Our Technology

Balboa Pacific has developed the Bal-Pac Thermal Conversion Pyrolytic Gasification System, a continuous feed waste treatment technology. The process is the destructive distillation of toxic or non-toxic organic material, either solid or liquid substances, reducing the feedstock to a sterile carbon char and hot gases. The Bal-Pac Systems are not incinerators. Rather than burning waste, the Pyrolytic Gasification System thermally degrades organic material in an oxygen starved environment (pyrolysis) at temperatures from 800º F to 1200º F and then, through a closed conduit, the process gases are introduced to the Thermal Oxidizer with temperatures up to 2250º F. The solids produced are primarily the carbon char and stabilized (oxidized) metals. The hot gasses produced may be used for a variety of applications including electricity-generation. Several of the nation’s leading environmental engineering companies such as Dames & Moore, Sandia Labs and Pacific Environmental Services have tested the process emissions from the decomposition of a wide range of waste material processed by the Bal-Pac Thermal Conversion Systems; go to Confidential for access to our TECHNOLOGY VALIDATION AND TEST DATA.

Market Penetration

Balboa Pacific Corporation strongly believes that market entry is best achieved from the governmental level, i.e. federal, state and municipal. Because our technology is recognized as superior in the treatment and eradication of waste material, we are perceived as competition to those who tout the status quo feeling that we would be impinging on their market share or niche. However, little can be argued if landfills are not the preferred method of disposal, the streams and oceans are off limits, and incinerators, that produce toxic emissions, are no longer acceptable. The transition from previously acceptable methods of waste disposal to environmentally acceptable methods will be met with less resistance if the standards are public sector mandates.

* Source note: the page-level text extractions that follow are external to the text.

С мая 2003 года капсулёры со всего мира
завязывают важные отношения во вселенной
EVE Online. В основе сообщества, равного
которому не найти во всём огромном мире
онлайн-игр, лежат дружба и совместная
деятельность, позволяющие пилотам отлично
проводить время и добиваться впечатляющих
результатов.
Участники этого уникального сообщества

Production, Properties, and Applications

What is Pyrolysis?

Pyrolysis [from Greek pyro “heat” + lysis “separating”] = thermolysis (chemical decomposition caused by heat) of organic (carbonaceous) materials in the absence of oxygen. Pyrolysis differs from other processes such as combustion, incineration, and hydrolysis; in that it does not involve the addition of a reactant/reagent such as oxygen (in combustion and incineration) or water (in hydrolysis).

What is Gasification?

Gasification = the conversion of biomass-based (or fossil fuel-based) carbonaceous (organic) materials into gases.

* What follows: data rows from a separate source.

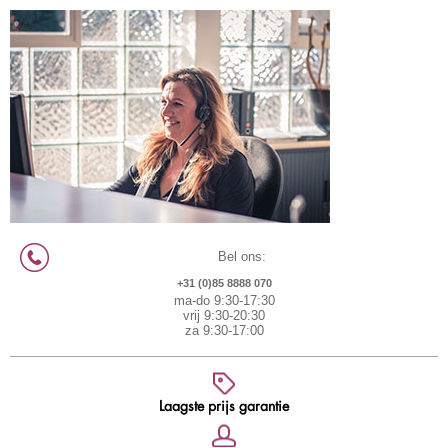
Bel ons:
+31 (0)85 8888 070
ma-do 9:30-17:30
vrij 9:30-20:30
za 9:30-17:00
Laagste prijs garantie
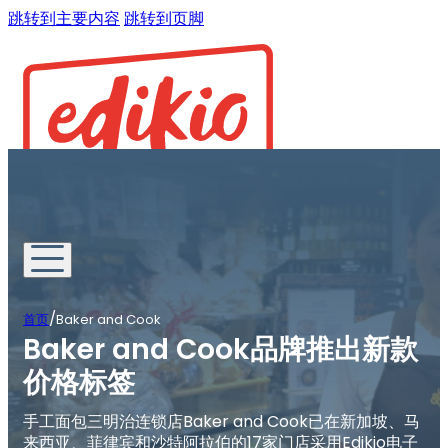
跳转到主要内容
跳转到页脚
/
首页
Baker and Cook
Baker and Cook品牌推出新款
价格标签
手工面包三明治连锁店Baker and Cook已在新加坡、马
来西亚、菲律宾和沙特阿拉伯的17家门店采用Edikio电子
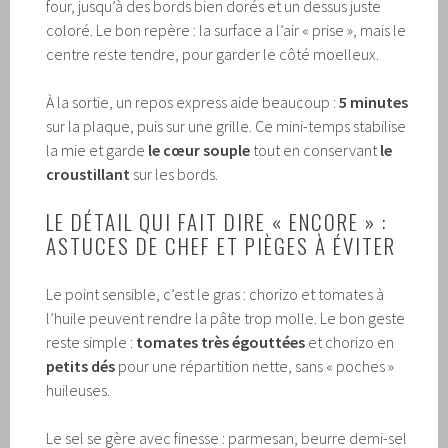
four, jusqu’à des bords bien dorés et un dessus juste
coloré. Le bon repère : la surface a l’air « prise », mais le
centre reste tendre, pour garder le côté moelleux.
À la sortie, un repos express aide beaucoup :
5 minutes
sur la plaque, puis sur une grille. Ce mini-temps stabilise
la mie et garde
le cœur souple
tout en conservant
le
croustillant
sur les bords.
LE DÉTAIL QUI FAIT DIRE « ENCORE » :
ASTUCES DE CHEF ET PIÈGES À ÉVITER
Le point sensible, c’est le gras : chorizo et tomates à
l’huile peuvent rendre la pâte trop molle. Le bon geste
reste simple :
tomates très égouttées
et chorizo en
petits dés
pour une répartition nette, sans « poches »
huileuses.
Le sel se gère avec finesse : parmesan, beurre demi-sel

What is Pyrolytic Gasification?

Pyrolytic gasification of organic wastes produces ~10% carbon char (aka biochar; carbon black is also produced depending on waste stream composition *) and ~90% syngas (synthesis gases; largely composed of hydrogen and carbon monoxide, both of which are flammable and can be combusted at higher temperatures than the waste streams the syngas is separated from). Syngas can be burned directly as fuel, and can be used to produce methanol. We introduce oxygen into the syngas, which increases its heating value and causes it to ignite. The resultant heat is then used for drying and/or to produce electricity (renewable energy obtained from biomass waste).

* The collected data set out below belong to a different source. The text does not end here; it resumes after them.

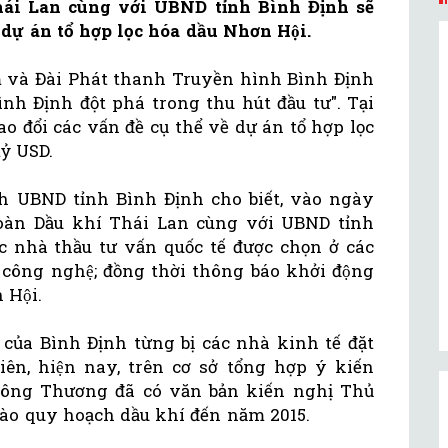
hái Lan cùng với UBND tỉnh Bình Định sẽ
dự án tổ hợp lọc hóa dầu Nhơn Hội.
am và Đài Phát thanh Truyền hình Bình Định
ình Định đột phá trong thu hút đầu tư". Tại
ao đổi các vấn đề cụ thể về dự án tổ hợp lọc
tỷ USD.
̣ch UBND tỉnh Bình Định cho biết, vào ngày
 đoàn Dầu khí Thái Lan cùng với UBND tỉnh
c nhà thầu tư vấn quốc tế được chọn ở các
và công nghệ; đồng thời thông báo khởi động
 Hội.
 của Bình Định từng bị các nhà kinh tế đặt
iên, hiện nay, trên cơ sở tổng hợp ý kiến
 Công Thương đã có văn bản kiến nghị Thủ
vào quy hoạch dầu khí đến năm 2015.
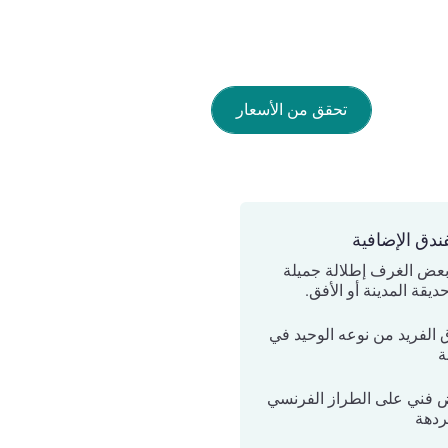
تحقق من الأسعار
ندق الإضافية
بعض الغرف إطلالة جميلة
يقة المدينة أو الأفق.
ق الفريد من نوعه الوحيد في
ة
فني على الطراز الفرنسي
ردهة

* A waste stream composition of tires or petroleum… nets carbon black, which is used in the manufacture of coatings, inks, plastics, rubber, and tires. A waste stream composition of RDF (Refuse Derived Fuel), which is made from what is left of commercial, industrial, and municipal wastes after inorganics and valuable recyclable organic materials are removed at a MRF (Materials Recovery Facility)… nets carbon char (aka biochar), which has applications in construction and agriculture.

How do biochar and carbon black differ?

Biochar and carbon black are both carbon-based materials produced through pyrolysis. They have distinct production processes, properties, and applications.

Biochar:

  • Production: Biochar is produced through the pyrolysis of biomass, such as wood, agricultural waste, or other organic materials.
  • Properties: Biochar is a highly porous and thus has a large surface area. It is a stable form of carbon and can remain in the soil for hundreds to thousands of years, and thus can sequester carbon that would otherwise naturally degrade into greenhouse gases.
  • Applications: Biochar is mainly used in agriculture and horticulture to enhance soil properties by improving water and nutrient retention, thus increasing crop yields.

Carbon Black:

  • Production: Carbon black is produced through the incomplete combustion or pyrolytic gasification of hydrocarbons, such as natural gas or petroleum-derived products, at very high temperatures (over 2,000°C).
  • Properties: Carbon black consists of small, spherical particles with a very high surface area. It is highly reinforcing, and is a highly efficient black pigment with excellent light-absorbing properties.
  • Applications: Carbon black is widely used as a reinforcing filler in rubber products, such as tires, due to its ability to improve tensile strength, tear resistance, and other mechanical properties. It is also used as a black pigment in inks, coatings, plastics, and other materials.